#### [Page images and extracted text]
——
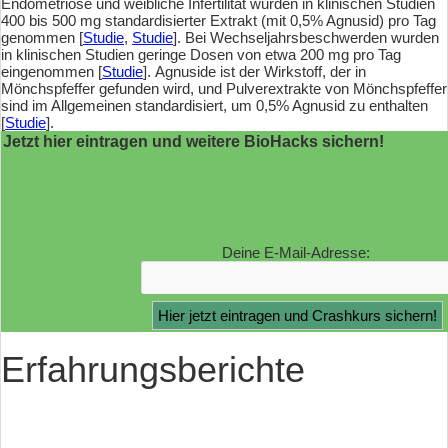
Endometriose und weibliche Infertilität wurden in klinischen Studien
400 bis 500 mg standardisierter Extrakt (mit 0,5% Agnusid) pro Tag
genommen [
Studie
,
Studie
]. Bei Wechseljahrsbeschwerden wurden
in klinischen Studien geringe Dosen von etwa 200 mg pro Tag
eingenommen [
Studie
]. Agnuside ist der Wirkstoff, der in
Mönchspfeffer gefunden wird, und Pulverextrakte von Mönchspfeffer
sind im Allgemeinen standardisiert, um 0,5% Agnusid zu enthalten
[
Studie
].
Jetzt hier eintragen und weitere BioHacks sichern!
Deine E-Mail-Adresse:
Erfahrungsberichte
——
An exact copy of the entries from the line containing "Mönchspfeffer gefunden wird, und" through the last line is the expected answer.

#### [RESULT OF THIS EXERCISE]
Mönchspfeffer gefunden wird, und Pulverextrakte von Mönchspfeffer
sind im Allgemeinen standardisiert, um 0,5% Agnusid zu enthalten
[
Studie
].
Jetzt hier eintragen und weitere BioHacks sichern!
Deine E-Mail-Adresse:
Erfahrungsberichte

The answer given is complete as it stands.